Photo: UNDP India
Availability and affordability of medicines remains a primary concern in India, given the estimates that 50 to 80 percent of the Indian population have insufficient access to the medicines they need.1 In line with the goal of the National Health Policy (2017) "to achieve universal access to good quality health care services without falling into financial hardship," India rolled out the Ayushman Bharat – India's National Health Protection Scheme (AB-NHPS) in 2018. A significant milestone towards UHC, the AB-NHPS aims at providing free access to health care to half a billion people living in poverty. In conjunction with these steps towards UHC, a major health goal for India is the elimination of TB by 2025. India has the highest burden of TB (and DR-TB) in the world, accounting for a quarter of all TB deaths globally. The Revised National TB Control Programme (RNTCP), in its National Strategic Plan (2017-2025), has highlighted the need to achieve universal drug-susceptibility testing (DST) and rapid scale up of shorter regimens for DR-TB treatment.
As India moves towards achieving its national TB objectives, in line with the TB-free India campaign, ADP is exploring opportunities for collaboration, including with the National Institute for TB Research on operational research to improve TB case detection and case management among children and hard-to-reach populations. As a resource country, the experience and insights of India will enable key South–South knowledge transfer that will be of mutual benefit to India and other ADP focus countries.
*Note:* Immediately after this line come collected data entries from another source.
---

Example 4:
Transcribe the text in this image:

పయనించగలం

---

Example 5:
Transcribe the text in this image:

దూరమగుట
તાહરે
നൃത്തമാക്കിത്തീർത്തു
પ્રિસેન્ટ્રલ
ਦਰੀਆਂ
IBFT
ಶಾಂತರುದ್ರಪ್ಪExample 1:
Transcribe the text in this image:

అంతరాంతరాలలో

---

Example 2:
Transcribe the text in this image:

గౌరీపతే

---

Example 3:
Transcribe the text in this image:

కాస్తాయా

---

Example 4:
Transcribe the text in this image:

With the roll-out of the health insurance scheme and demand for health services increasing, financial sustainability of the national fund is a clear priority. Through its technical partner HITAP, ADP has initiated discussions with the Ministry of Health and Social Welfare (MOHSW) on the development of an institutional framework to enhance use of HTA in health priority-setting for selection of new health technologies. Complementing this work, ADP will also initiate collaboration with AB-NHPS on the use of appropriate mechanisms for decreasing care costs, as a means of increasing coverage.
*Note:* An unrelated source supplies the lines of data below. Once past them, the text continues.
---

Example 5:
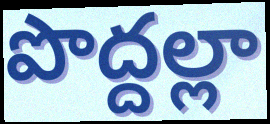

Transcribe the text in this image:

పొద్దల్లా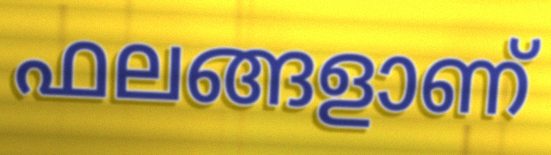
ഫലങ്ങളാണ്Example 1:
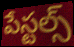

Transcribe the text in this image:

పేస్టల్స్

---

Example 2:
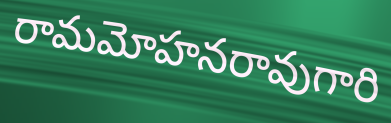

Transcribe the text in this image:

రామమోహనరావుగారి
ADP is actively leveraging the significant policy and programmatic experience of India in the national roll-out of eVIN – an innovative digital technology platform for strengthening the vaccine cold-chain system. In digitizing inventories and record-keeping at all storage sites and cold chain points, eVIN has addressed a number of key infrastructure and information management challenges, including significant improvements in vaccine availability and reductions in wastage.2 Building on this success, UNDP India and MOHSW are partnering to scale up eVIN across the 29 states and 7 Union Territories of the country, to support the Universal Immunization Programme by strengthening the evidence base for improved policy-making in vaccine delivery, procurement and planning.
ADP is collaborating with UNDP India to enable South–South cooperation on replicating the success of eVIN in other LMICs. One key result has been the transfer of knowledge between India and Indonesia, leading to the successful piloting of eVIN in the latter.
The Central Drugs Standard Control Organization (CDSCO) of India, the national regulatory authority, was assessed by WHO using the GBT, and was confirmed to be operating at 'maturity level 3'. There are specific areas for further improvement, particularly at the state level. ADP has supported the continuous improvement and strengthening of the regulatory system through the implementation of an institutional development plan, which has guided ADP's collaboration with CDSCO to address the identified capacity gaps. In this connection, ADP supported CDSCO in strengthening capacities of drug inspectors on good manufacturing practice (GMP) and good distribution practice (GDP), which are essential aspects of quality assurance that ensures pharmaceutical products are regulated across the entire value chain.
|Country profile a|
|Human Development Index ranking||130|
|Population total (millions)||1,339|
|Gross national income per capita (USD)||2,467|
|Working poor at PPP $3.10 a day (% of total employment)||47|
|Public health expenditure (% of GDP)||3|
|Life expectancy at birth (years)||66|
|<5 mortality rate (per 1000 live births)||35|
|TB epidemiology b|
|TB incidence (per 100,000)||204|
|Deaths due to TB (per 100,000)||32|
|TB treatment coverage (%)||65|
|MDR-TB incidence (per 100,000)||10|
|Malaria epidemiology c|
|Cases of malaria (per 100,000)||10|
|Deaths due to malaria (per 100,000)||2|
|NTDs epidemiology d|
|Population in need of PC / coverage of PC||458,854,680 / 77%|
|Population at risk of LF / coverage of PC||337,024,378 / 56%|
|Population at risk of STH / coverage of PC||225,634,363 / 100%|
All data from 2017 unless stated. PC: preventive chemotherapy; STH: soil-transmitted helminths; LF: lymphatic filariasis.